The first rain fell fat and cold, not just droplets but spoonfuls of water, in riverlets down my neck, sending me inside. Dirt still clumped beneath my nails, I put the kettle on. Steam formed clouds of its own, trickling down the glass as it hit the inside of the window, matching those on the outside pane. Quietly, I sat drinking tea, reading the paper, having a perfectly pleasant morning, oblivious to what was just out of sight, just beyond the fog that was yet to clear.

There were no clear patches, anymore. White, fluffy vapour had crept in from all sides, called to the valley floor as the temperature had dropped. The plane circled frantically, like a fly in a trap. Up or down were the only choices.

The water that fell freely, innocently, outside, had sent me indoors to shelter. Yet once inside, I sought its sustenance. Water. One could float on it or drown in it. An element, both vital and lethal, changing form and potency at whim, it seemed.

'Down’ were trees, rocks, rivers. ‘Up’ were clouds, storm, rain, and eventually blue sky. While the earth may be overcast, always, above the cloud, was sunshine and infinite blue sky. It was the best of a bad choice.

I lit the fire. It was not particularly cold, but a fire helped dry out the air, clear the dampness that had surrounded the house as the clouds closed in. The wood was solid and fragrant, a hint of the pine tree it once was, still clinging to it. The match struck immediately. I watched the flames lick and flicker at the paper and tinder dry pinecones. Fire- beautiful, innocent, innocuous - when contained. Deadly, if let loose. Vital, yet lethal. I shut the door to the fire box firmly.

‘Up’ were also the valley walls. Trees, rocks, streams tumbling into cascading waterfalls to the valley floor far below.   Visual Flight Rulebook and all training cast aside, ‘up’ he went, the embracing, encompassing clouds forbidding him from seeing the future, until it was upon him. And in that instant, there was nothing he could do to change it.

Five o’clock came and went. ‘No news is good news,’ I told myself, trying not to watch the clock. And I would be proven right. There would be no news that was good news, that night.

There was no body to recover. The plane had burst into flames, a scorch mark on the hillside his epitaph.  He had always said he wanted to be cremated. His body turned to vapour, his DNA intermingling with the beautiful, turbulent clouds that blew from the west, bringing rain inland.

The young officer had clearly not had experience at this before. This was a small town, it didn’t happen very often. It was certainly the first time in his short career. I almost felt sorry for him, wanted to comfort him in his awkward task. I already knew, of course. There could be no other possibilities. I had sensed him in the rain clouds as I breathed in their density.

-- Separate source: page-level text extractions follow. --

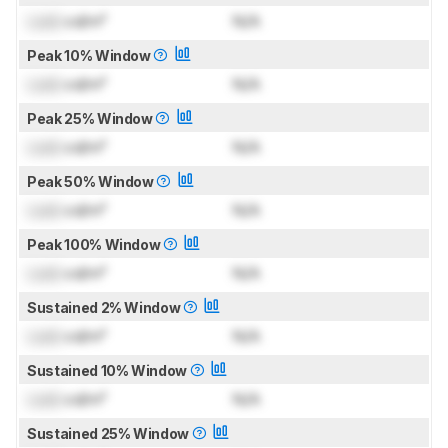
Lock
cd/m²
N/A
Peak 10% Window
Lock
cd/m²
N/A
Peak 25% Window
Lock
cd/m²
N/A
Peak 50% Window
Lock
cd/m²
N/A
Peak 100% Window
Lock
cd/m²
N/A
Sustained 2% Window
Lock
cd/m²
N/A
Sustained 10% Window
Lock
cd/m²
N/A
Sustained 25% Window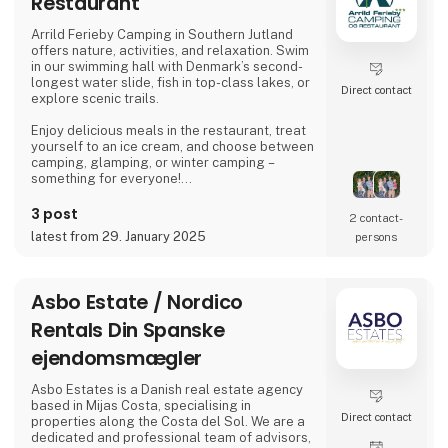
Restaurant
awards for their enduring and reliable
products, enhancing the outdoor experience.
Arrild Ferieby Camping in Southern Jutland
offers nature, activities, and relaxation. Swim
Amok spe
in our swimming hall with Denmark’s second-
longest water slide, fish in top-class lakes, or
Direct contact
explore scenic trails.
Enjoy delicious meals in the restaurant, treat
yourself to an ice cream, and choose between
camping, glamping, or winter camping –
something for everyone!
Book your stay and experience true holiday
3 post
2 contact­
bliss at Arrild Ferieby Camping!
latest from 29. January 2025
persons
Asbo Estate / Nordico
Rentals Din Spanske
ejendomsmægler
Asbo Estates is a Danish real estate agency
based in Mijas Costa, specialising in
Direct contact
properties along the Costa del Sol. We are a
dedicated and professional team of advisors,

There would be just a small article in tomorrow’s paper. Two lines, under the headline ‘Light Plane Crash’.  His name, in black ink on white newsprint. 

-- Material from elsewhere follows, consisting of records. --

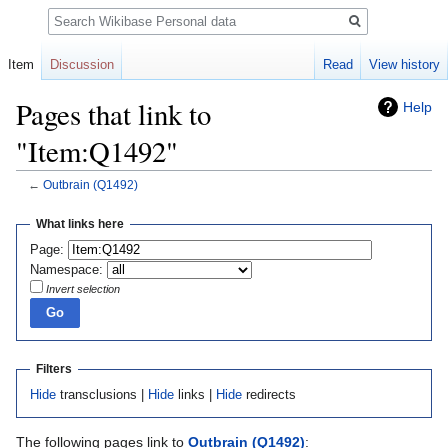
Search
Item
Discussion
Read
View history
Pages that link to
Help
"Item:Q1492"
←
Outbrain
(Q1492)
Jump
Jump
What links here
to
to
Page:
navigation
search
Namespace:
Invert selection
Filters
Hide
transclusions |
Hide
links |
Hide
redirects
The following pages link to
Outbrain
(Q1492)
:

People drew in, like clouds, around me, encircling me, enshrouding me, their sympathy a stifling blanket which threatened to suffocate me. The vaporous clouds had turned to liquid and I was drowning in a sea of grief, only some of it mine. Why do people bring food, food and more food, when sadness fills the stomach with its dull ache, allowing nothing else to enter?

I escape from the silent din made by these friendly strangers in my house and walk out, into the cool refreshing mist that the evening has brought. The worst of the storm has blown over, and the stars begin to dare show their faces and between the drifting clouds.

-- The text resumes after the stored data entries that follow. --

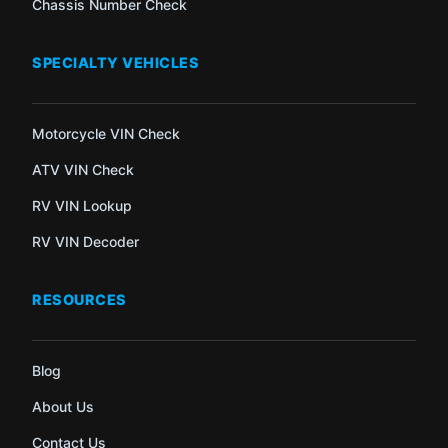
Chassis Number Check
SPECIALTY VEHICLES
Motorcycle VIN Check
ATV VIN Check
RV VIN Lookup
RV VIN Decoder
RESOURCES
Blog
About Us
Contact Us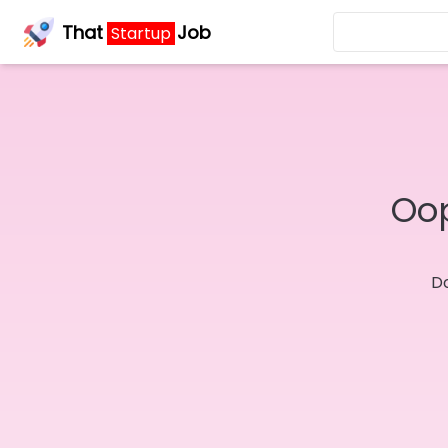
That
Job
Startup
Oop
Do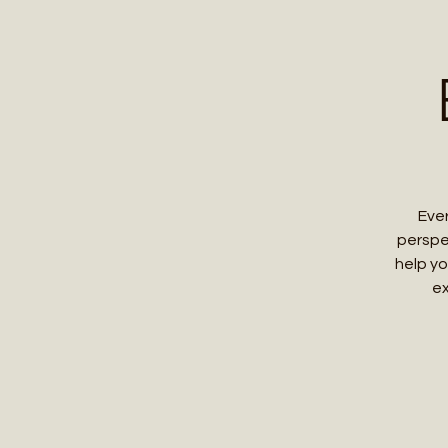
Home
Contact 
Ever
perspe
help yo
ex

Light. If it were not for the darkness, we would never see the stars, even though they are always there. Deep within, I know this night will pass, the morning will shine again tomorrow. There will be clouds, there will be rain, there will be fire and water and light, but for now, I let the last of the storm clouds that took him wrap themselves around me, as his arms would have that night, and I sink into their embrace for one last time.